PROBLEM TO SOLVE: Set the data down exactly as it stands, and keep its pictures out.

Transcribed page contents:
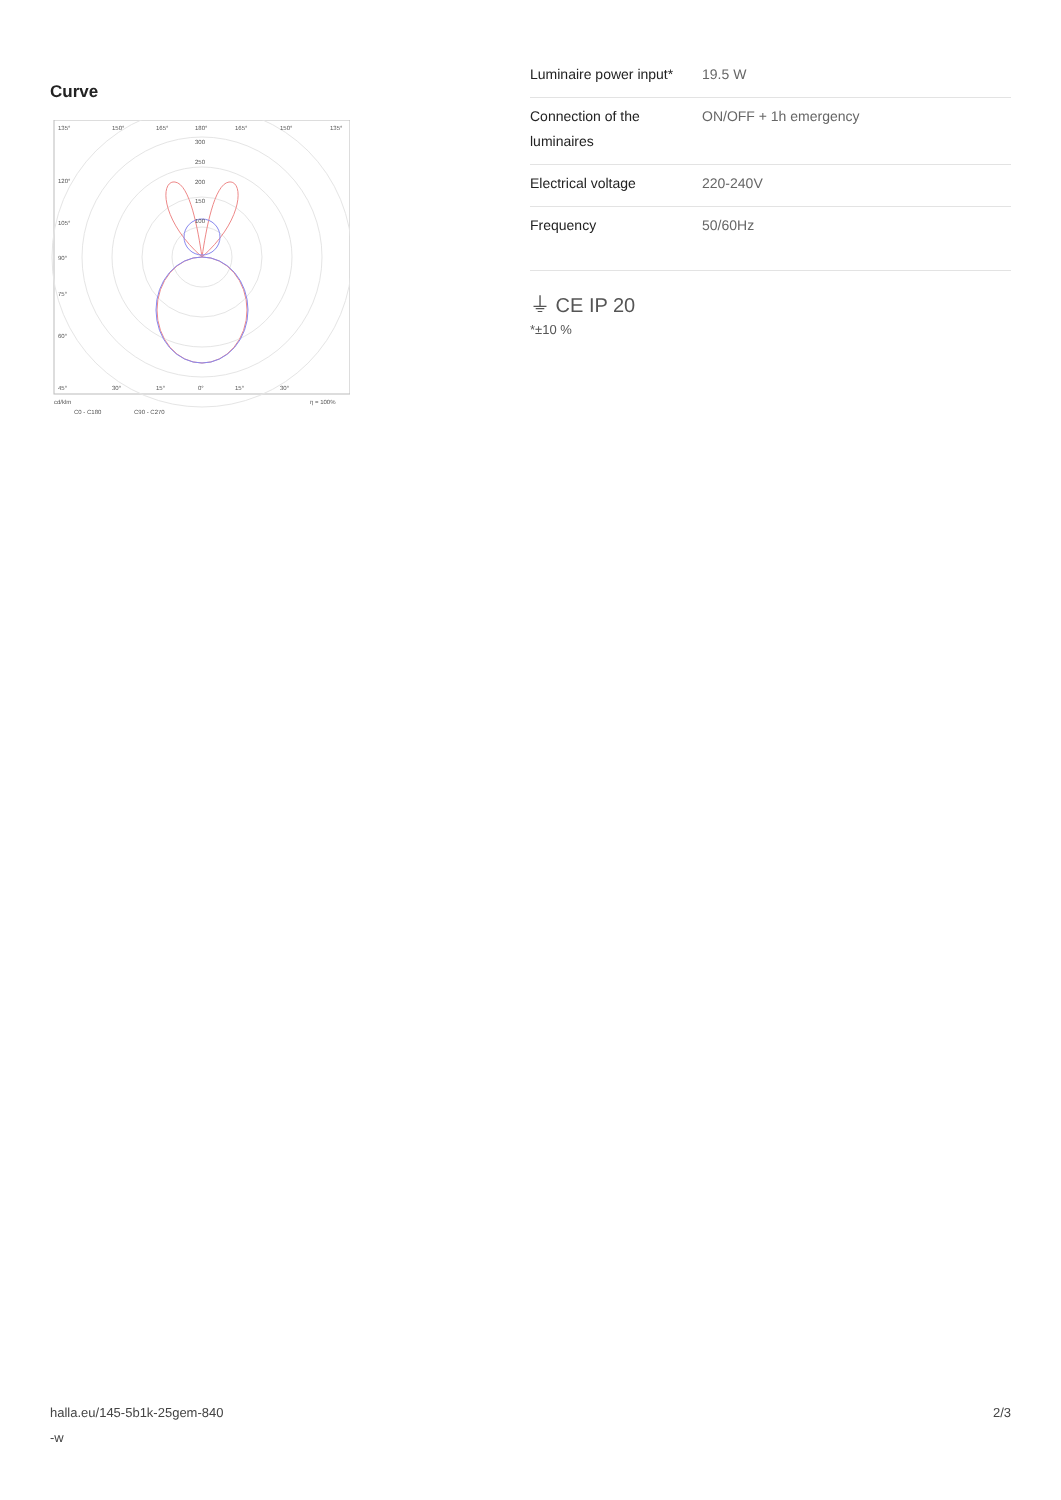Curve
135°
150°
165°
180°
165°
150°
135°
300
250
200
150
100
120°
105°
90°
75°
60°
45°
30°
15°
0°
15°
30°
cd/klm
η = 100%
C0 - C180
C90 - C270
| Luminaire power input* | 19.5 W |
| Connection of the luminaires | ON/OFF + 1h emergency |
| Electrical voltage | 220-240V |
| Frequency | 50/60Hz |
⏚ CE IP 20
*±10 %
halla.eu/145-5b1k-25gem-840
-w
2/3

RESULT:
Curve
135°
150°
165°
180°
165°
150°
135°
300
250
200
150
100
120°
105°
90°
75°
60°
45°
30°
15°
0°
15°
30°
cd/klm
η = 100%
C0 - C180
C90 - C270
| Luminaire power input* | 19.5 W |
| Connection of the luminaires | ON/OFF + 1h emergency |
| Electrical voltage | 220-240V |
| Frequency | 50/60Hz |
⏚ CE IP 20
*±10 %
halla.eu/145-5b1k-25gem-840
-w
2/3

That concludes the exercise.